Figure 1 presents the PRISMA flow chart with the selection procedure and the reasons for exclusion. We did not include EMBase search results because, out of the 123 research findings, only one involved the use of olanzapine as an antiemetic and the article was unavailable. In total, 13 articles were selected. The contents of the articles are summarised in Tables 1 and 2.

Most of the articles included in this review have low statistical power. Case studies and series include, by definition, low numbers of patients and present a selection bias. In the studies included in this review, symptoms were not objectively and reproducibly evaluated, with investigators measuring treatment efficacy based on patient-reported relief and clinical examination.

Retrospective studies also have a selection bias by definition. Two of the included studies concerned a small number of patients and, the third, a 2016 study by Kaneishi et al [32], included a larger number of patients but did not mention the efficacy or tolerance of the treatment.

The evaluation of treatment efficacy among studies is not standardised. In the 2012 study by Kaneishi et al [30], the outcome was the degree of severity of symptoms on a scale, while in Atkinson’s 2014 study [31], the evaluation of symptom improvement was subjective and the secondary outcomes were the use of treatment in situations of acute crisis and the daily cost of treatment.

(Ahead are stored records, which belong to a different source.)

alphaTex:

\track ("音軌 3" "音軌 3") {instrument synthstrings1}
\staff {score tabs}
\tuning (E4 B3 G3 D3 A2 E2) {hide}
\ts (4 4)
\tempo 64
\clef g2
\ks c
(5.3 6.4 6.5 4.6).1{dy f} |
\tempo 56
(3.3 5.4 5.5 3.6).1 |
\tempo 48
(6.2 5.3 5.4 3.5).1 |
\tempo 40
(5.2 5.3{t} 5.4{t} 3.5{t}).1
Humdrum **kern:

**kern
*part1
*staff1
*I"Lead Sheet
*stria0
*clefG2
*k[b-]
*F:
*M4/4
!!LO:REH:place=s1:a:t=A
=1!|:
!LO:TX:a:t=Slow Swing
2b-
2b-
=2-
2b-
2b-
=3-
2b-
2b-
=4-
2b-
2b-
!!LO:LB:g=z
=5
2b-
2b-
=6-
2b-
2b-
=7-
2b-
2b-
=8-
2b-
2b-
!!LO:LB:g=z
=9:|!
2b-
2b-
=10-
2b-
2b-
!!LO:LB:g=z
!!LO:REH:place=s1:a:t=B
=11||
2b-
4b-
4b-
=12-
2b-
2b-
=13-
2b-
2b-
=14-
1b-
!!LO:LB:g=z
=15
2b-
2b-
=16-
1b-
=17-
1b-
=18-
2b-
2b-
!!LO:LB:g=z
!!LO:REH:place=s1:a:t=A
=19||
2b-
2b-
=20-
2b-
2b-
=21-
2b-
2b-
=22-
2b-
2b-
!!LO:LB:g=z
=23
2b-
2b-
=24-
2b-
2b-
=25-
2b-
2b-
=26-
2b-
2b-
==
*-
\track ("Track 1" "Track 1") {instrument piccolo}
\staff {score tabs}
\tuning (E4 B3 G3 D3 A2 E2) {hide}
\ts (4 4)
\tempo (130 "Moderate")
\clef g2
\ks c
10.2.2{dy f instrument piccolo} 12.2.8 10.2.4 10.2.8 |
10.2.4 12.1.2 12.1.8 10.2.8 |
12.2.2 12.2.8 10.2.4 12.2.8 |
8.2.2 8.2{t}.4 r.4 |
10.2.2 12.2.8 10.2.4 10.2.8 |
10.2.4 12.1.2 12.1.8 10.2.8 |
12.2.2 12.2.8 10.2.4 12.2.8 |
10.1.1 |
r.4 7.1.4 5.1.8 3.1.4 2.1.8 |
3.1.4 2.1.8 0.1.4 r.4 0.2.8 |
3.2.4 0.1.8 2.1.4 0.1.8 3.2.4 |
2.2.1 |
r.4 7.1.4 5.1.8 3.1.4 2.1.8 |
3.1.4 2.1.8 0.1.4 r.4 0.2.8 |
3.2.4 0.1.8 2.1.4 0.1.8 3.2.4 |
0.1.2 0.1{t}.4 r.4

The two prospective studies included in this review included few patients and neither were randomised nor did they include a control group. The evaluation of treatment efficacy in MacKintosch et al’s study was done using subjective criteria [29]. The study by Passik et al [28] provided a more complete assessment of symptoms with subjective assessment and objective evaluation using quality of life scales. The three reviews of the literature included are not systematic and their methodology was non-reproducible. Finally, only one study included an assessment of the quality of life of patients [28].

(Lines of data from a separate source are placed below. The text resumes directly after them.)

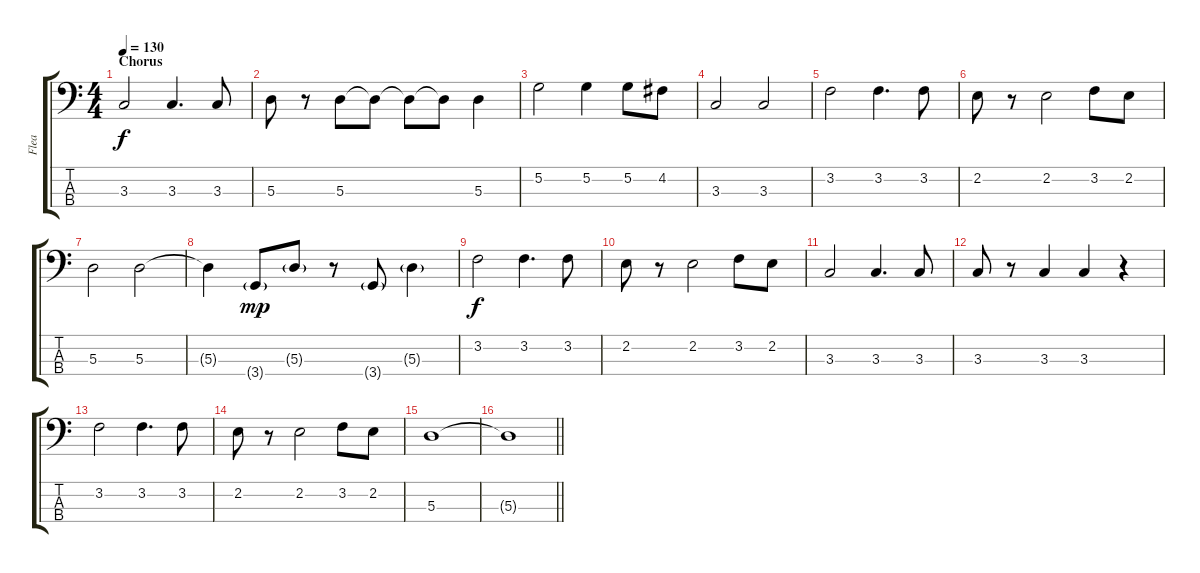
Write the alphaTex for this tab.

\track ("Flea" "Flea") {instrument electricbassfinger}
\staff {score tabs}
\tuning (G2 D2 A1 E1) {hide}
\ts (4 4)
\section ("" "Chorus")
\tempo 130
\clef f4
\ks c
3.3.2{dy f} 3.3.4{d} 3.3.8 |
5.3.8 r.8 5.3.8 5.3{t}.8 5.3{t}.8 5.3{t}.8 5.3.4 |
5.2.2 5.2.4 5.2.8 4.2.8 |
3.3.2 3.3.2 |
3.2.2 3.2.4{d} 3.2.8 |
2.2.8 r.8 2.2.2 3.2.8 2.2.8 |
5.3.2 5.3.2 |
5.3{t}.4 3.4{g}.8{dy mp} 5.3{g}.8 r.8 3.4{g}.8 5.3{g}.4 |
3.2.2{dy f} 3.2.4{d} 3.2.8 |
2.2.8 r.8 2.2.2 3.2.8 2.2.8 |
3.3.2 3.3.4{d} 3.3.8 |
3.3.8 r.8 3.3.4 3.3.4 r.4 |
3.2.2 3.2.4{d} 3.2.8 |
2.2.8 r.8 2.2.2 3.2.8 2.2.8 |
5.3.1 |
\barLineRight lightlight
5.3{t}.1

Based on the study of pharmacology and the review of recent literature, despite a very low level of evidence, we suggest some approaches to use olanzapine in a palliative care setting for the treatment of nausea and vomiting refractory to other antiemetics [55] according to the scheme proposed below. This recommended treatment scheme is empirical and not based on prospective clinical trials.

Indications:

-the treatment of nausea and/or vomiting refractory to two previous lines of antiemetics, whatever the aetiology.

-in patients with the ability to take oral therapy.

Associated treatments:

Olanzapine may be combined with non neuroleptic antiemetic treatments.

For patients already treated with neuroleptics for nausea/vomiting, we recommend replacing this treatment with olanzapine, and not combining the two, to avoid side effects.

Contraindications:

Contraindications include those reported by VIDAL, ie hypersensitivity to the active substance or patients at risk of AACG (acute angle-closure glaucoma). In patients with a high risk of stroke or seizure, the risk/benefit ratio should be carefully evaluated.

Starting dose and galenic formulation:

We suggest a starting dose of 5 mg per day, preferably in the evening because of the risk of drowsiness, or at 2.5 mg per day in frail elderly patients.

Interdoses of 2.5 mg are possible once a day.

Dose adaptation:

In case of insufficient efficacy and good treatment tolerance, we propose to increase the dose in increments of 2.5 mg up to 10 mg per day.

Surveillance, side effects:

The surveillance will be clinical with an evaluation of the induced drowsiness, search for vertigo, particularly in patients who are still able to stand, and monitoring of neurological examination to detect an extrapyramidal syndrome.